Last month, the macroeconomist Lyn Alden, author of one of the best books on bitcoin, published a long essay about Nostr's potential:
[Nostr] is a simple set of foundational building blocks that, if widely adopted, could gradually reshape "the Web" as we know it. Instead of a separate set of siloed social ecosystems, we could gravitate toward a more interoperable set of ecosystems, with more of the power dispersed to the content creators and to the audience, and away from the middlemen corporations.
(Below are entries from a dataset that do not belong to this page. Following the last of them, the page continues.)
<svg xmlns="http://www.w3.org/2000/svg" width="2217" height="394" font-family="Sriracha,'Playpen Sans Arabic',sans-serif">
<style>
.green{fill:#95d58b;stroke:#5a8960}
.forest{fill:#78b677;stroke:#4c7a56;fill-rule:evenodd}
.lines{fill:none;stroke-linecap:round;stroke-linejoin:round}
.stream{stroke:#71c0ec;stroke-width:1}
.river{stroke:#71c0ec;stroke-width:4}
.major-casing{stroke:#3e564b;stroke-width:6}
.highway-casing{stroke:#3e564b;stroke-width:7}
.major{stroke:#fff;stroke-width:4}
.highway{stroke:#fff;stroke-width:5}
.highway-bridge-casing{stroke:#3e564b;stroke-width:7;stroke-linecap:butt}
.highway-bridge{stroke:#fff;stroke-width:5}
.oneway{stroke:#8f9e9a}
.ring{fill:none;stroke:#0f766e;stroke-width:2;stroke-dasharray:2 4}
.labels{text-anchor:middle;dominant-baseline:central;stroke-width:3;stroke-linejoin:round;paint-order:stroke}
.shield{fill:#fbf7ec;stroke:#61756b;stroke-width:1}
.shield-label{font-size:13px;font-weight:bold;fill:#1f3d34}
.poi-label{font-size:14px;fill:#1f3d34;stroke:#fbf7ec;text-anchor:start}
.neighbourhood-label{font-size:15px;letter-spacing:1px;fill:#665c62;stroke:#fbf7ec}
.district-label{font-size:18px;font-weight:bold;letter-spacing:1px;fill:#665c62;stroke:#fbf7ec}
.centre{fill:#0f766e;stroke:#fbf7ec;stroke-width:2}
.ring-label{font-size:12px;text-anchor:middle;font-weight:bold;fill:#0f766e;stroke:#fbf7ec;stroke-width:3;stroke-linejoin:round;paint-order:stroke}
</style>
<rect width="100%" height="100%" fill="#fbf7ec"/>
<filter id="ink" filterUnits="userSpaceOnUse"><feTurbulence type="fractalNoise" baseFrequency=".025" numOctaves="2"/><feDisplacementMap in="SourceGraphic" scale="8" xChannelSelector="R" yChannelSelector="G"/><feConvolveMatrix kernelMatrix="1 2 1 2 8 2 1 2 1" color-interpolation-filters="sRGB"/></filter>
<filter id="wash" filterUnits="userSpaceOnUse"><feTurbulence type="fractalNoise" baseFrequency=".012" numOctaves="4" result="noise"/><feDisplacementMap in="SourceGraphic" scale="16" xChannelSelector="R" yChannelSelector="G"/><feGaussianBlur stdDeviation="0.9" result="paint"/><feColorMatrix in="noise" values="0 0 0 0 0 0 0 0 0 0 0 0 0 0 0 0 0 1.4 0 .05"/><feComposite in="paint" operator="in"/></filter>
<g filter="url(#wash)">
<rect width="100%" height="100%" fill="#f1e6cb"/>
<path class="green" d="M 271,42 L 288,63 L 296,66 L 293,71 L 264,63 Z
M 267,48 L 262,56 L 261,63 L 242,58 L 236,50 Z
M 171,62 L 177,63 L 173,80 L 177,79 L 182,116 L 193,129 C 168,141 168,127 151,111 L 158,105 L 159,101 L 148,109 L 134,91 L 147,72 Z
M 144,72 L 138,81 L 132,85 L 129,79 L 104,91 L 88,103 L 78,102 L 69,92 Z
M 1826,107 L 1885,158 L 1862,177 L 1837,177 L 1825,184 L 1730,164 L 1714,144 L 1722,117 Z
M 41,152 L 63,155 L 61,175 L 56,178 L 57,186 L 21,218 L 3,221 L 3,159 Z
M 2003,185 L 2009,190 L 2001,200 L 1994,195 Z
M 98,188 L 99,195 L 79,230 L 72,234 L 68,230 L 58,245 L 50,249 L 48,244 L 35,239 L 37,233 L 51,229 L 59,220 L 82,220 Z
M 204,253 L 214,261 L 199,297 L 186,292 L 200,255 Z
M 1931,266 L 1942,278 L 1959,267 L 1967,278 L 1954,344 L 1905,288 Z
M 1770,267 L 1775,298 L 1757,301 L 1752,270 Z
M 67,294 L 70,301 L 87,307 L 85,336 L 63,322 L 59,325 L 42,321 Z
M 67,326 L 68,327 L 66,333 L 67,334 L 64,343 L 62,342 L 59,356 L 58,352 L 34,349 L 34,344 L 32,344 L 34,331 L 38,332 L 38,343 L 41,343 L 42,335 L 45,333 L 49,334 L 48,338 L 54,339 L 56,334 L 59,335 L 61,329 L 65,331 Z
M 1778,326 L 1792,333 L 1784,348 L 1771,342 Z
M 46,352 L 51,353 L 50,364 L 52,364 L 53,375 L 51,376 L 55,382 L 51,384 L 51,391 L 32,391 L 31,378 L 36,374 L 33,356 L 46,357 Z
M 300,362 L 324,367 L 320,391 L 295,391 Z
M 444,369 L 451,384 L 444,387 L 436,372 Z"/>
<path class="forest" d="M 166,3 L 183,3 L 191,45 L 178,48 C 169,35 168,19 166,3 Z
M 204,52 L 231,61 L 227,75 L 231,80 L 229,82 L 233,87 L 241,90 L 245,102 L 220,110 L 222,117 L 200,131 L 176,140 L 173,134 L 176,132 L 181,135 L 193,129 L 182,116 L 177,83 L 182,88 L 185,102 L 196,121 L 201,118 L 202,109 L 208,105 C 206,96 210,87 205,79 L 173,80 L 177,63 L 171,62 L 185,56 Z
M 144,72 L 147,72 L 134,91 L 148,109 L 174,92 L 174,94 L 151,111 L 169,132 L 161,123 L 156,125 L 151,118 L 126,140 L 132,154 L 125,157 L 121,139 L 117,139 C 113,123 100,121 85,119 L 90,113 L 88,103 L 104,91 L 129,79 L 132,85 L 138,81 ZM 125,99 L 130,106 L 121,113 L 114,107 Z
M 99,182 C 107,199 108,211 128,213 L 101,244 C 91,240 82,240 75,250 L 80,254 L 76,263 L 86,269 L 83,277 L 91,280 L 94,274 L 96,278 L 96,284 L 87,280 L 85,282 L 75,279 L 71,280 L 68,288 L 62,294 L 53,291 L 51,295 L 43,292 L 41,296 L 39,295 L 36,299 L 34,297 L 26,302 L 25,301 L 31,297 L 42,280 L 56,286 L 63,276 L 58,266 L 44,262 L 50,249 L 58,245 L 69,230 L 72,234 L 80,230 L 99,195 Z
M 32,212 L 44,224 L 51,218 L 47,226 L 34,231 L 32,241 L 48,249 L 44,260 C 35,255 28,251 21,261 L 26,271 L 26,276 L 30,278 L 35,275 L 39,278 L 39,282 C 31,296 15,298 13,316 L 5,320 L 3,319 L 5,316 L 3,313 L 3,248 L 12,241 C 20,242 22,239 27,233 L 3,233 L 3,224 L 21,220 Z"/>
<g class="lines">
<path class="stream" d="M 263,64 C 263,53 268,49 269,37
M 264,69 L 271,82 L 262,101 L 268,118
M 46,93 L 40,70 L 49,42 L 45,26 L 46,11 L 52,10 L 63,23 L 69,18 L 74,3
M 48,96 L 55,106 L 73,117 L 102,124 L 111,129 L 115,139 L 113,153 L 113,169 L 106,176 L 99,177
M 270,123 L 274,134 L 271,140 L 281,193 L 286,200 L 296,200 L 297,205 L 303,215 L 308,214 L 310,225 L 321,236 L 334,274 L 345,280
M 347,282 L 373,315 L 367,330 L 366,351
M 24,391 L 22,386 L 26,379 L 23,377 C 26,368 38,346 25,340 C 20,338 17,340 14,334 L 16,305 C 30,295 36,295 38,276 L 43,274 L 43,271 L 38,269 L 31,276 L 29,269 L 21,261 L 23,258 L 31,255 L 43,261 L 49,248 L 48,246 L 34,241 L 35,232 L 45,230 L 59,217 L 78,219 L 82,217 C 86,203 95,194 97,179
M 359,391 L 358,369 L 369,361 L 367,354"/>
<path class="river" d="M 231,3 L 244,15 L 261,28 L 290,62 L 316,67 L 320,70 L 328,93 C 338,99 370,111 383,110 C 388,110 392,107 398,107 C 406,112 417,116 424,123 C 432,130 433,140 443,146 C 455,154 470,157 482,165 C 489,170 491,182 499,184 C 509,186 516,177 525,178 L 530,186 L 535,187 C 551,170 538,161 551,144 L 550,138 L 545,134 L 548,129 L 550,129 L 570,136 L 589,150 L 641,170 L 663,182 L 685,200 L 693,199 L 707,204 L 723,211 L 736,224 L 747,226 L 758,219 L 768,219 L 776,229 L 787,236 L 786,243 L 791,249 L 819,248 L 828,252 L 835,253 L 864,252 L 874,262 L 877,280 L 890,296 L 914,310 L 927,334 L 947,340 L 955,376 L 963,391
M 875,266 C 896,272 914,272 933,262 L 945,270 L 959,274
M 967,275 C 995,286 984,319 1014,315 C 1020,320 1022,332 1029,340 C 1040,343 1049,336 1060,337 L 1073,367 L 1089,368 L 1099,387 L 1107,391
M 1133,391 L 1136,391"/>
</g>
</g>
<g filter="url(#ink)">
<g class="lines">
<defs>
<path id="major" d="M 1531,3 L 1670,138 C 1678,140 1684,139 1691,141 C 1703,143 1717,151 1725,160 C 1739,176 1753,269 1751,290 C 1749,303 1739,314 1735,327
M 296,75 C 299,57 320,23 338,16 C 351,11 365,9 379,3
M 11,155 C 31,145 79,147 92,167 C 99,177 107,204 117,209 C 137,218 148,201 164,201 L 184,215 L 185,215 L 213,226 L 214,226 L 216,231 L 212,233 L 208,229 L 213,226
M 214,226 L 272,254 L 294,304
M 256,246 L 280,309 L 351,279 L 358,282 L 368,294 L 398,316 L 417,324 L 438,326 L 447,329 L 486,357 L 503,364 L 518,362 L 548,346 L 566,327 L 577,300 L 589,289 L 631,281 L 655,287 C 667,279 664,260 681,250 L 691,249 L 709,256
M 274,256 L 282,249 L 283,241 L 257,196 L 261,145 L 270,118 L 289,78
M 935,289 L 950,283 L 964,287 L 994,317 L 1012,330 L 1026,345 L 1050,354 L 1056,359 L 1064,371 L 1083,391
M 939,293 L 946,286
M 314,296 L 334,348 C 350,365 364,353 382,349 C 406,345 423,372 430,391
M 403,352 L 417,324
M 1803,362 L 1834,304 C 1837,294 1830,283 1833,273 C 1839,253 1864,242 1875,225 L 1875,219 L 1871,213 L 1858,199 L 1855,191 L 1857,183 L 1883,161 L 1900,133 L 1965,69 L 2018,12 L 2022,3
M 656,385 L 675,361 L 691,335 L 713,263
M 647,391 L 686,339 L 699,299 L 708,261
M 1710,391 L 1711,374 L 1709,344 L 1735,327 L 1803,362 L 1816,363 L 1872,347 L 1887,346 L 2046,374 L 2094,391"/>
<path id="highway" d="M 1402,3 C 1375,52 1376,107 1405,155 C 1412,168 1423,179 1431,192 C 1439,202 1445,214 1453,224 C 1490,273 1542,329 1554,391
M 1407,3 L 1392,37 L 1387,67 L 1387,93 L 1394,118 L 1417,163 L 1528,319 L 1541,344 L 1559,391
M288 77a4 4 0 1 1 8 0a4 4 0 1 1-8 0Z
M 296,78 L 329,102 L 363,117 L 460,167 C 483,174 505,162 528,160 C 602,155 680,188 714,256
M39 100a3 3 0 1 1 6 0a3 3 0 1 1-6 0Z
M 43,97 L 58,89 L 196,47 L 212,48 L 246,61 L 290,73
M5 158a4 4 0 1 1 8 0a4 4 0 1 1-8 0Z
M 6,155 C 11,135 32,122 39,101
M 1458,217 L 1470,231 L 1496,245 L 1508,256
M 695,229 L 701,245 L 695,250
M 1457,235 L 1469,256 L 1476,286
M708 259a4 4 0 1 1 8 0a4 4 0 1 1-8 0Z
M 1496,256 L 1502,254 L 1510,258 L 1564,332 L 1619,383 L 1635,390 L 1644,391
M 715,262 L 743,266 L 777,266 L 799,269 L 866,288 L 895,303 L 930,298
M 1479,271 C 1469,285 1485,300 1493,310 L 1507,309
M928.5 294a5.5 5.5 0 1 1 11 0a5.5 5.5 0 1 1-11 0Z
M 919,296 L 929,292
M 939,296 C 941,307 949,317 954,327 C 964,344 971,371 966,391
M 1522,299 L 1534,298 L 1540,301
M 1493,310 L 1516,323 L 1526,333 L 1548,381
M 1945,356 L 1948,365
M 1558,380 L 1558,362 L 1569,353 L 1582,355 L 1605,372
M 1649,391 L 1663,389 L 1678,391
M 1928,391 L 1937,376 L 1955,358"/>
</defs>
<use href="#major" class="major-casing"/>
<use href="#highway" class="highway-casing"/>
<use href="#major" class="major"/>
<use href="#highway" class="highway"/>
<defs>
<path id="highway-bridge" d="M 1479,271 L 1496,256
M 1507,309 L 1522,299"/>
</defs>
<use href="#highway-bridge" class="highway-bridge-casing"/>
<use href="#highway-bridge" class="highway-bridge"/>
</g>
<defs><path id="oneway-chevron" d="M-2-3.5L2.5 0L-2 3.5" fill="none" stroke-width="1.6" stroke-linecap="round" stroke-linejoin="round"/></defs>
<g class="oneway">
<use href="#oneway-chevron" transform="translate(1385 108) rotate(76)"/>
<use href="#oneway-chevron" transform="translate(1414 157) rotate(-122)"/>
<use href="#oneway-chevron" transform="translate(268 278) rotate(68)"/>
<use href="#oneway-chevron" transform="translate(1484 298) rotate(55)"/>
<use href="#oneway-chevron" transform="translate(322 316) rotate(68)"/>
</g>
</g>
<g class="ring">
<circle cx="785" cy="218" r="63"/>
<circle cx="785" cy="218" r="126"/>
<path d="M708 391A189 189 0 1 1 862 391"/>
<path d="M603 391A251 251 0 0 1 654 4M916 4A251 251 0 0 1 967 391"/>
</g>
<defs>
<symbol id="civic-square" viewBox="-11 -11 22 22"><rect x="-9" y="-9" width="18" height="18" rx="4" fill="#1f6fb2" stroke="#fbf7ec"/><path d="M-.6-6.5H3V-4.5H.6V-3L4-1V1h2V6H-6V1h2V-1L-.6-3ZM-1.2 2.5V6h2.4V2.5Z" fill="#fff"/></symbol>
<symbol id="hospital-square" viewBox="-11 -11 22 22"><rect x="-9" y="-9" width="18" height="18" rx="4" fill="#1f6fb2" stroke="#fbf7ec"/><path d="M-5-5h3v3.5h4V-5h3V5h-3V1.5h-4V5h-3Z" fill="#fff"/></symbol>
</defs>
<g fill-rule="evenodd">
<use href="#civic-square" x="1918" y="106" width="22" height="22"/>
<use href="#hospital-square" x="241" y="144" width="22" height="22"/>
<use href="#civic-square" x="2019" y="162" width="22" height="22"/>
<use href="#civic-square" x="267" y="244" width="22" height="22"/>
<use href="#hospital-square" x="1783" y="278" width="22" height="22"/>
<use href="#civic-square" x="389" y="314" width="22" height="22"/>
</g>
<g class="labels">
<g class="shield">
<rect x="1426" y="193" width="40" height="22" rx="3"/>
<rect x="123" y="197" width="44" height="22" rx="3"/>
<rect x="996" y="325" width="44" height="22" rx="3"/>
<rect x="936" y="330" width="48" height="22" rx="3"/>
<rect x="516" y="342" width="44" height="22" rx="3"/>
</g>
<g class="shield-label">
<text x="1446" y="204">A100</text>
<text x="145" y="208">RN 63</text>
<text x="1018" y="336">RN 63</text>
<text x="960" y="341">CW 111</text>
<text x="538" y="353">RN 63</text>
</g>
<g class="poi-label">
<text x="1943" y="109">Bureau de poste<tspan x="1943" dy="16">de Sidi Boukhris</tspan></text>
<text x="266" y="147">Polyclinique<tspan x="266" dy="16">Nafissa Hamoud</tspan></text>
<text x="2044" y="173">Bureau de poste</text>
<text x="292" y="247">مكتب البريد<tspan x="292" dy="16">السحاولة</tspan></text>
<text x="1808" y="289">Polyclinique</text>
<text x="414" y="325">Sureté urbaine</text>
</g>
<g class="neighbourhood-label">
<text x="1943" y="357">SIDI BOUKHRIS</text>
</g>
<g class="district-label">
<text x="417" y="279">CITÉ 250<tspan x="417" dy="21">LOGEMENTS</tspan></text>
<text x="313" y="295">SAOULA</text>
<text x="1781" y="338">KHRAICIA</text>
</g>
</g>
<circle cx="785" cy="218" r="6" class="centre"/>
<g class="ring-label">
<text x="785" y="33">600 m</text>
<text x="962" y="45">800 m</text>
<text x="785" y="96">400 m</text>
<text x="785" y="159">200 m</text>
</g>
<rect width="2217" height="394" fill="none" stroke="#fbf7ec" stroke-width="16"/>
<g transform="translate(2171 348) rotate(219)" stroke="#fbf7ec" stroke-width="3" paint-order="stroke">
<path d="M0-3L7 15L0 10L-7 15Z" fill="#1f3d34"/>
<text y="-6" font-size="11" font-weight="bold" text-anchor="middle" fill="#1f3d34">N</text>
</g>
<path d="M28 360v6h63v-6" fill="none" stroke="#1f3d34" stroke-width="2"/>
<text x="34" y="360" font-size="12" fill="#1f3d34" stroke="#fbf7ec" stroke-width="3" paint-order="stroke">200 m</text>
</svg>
The Nostr network is constructed like a spider web that can morph and regenerate, making it almost impossible to censor. When you set up a client on Nostr (perhaps, Primal or Damus on iOS; Amethyst on Android; or Coracle on the web), you choose from a variety of relays to connect to. This architecture ensures no single point of failure: If you are connected to seven or eight relays, and half of them choose to censor posts, your feed remains censorship-free, as your app will display the net sum of everything broadcast from each relay. If the Chinese government decides to attack your relays—as it did in 2023 when Damus launched on the Hong Kong and mainland app store—then more can be spun up. "The enemy," said Damus creator Will Casarin, "is too numerous."
Prominent bitcoin developer and educator Gigi—who switched to Nostr and deleted his X account—says that what helped it become so resilient is that it has zero exit cost. If the Chinese Communist Party bans YouTube, its domestic users lose everything. There's no way to get back their profiles and followers. The same is true if a user voluntarily closes an account.
Gigi calls these corporate silos "golden prisons" with no escape. Nostr's spider-like architecture makes escaping easy. If one client goes down, or you fail to connect to one relay, you just find another client or connect to another relay. You keep your posts, photos, preferences, contacts, and even algorithms of choice. If you use X, you are an X creator. But if you use Primal, you aren't a Primal creator, you are a Nostr creator.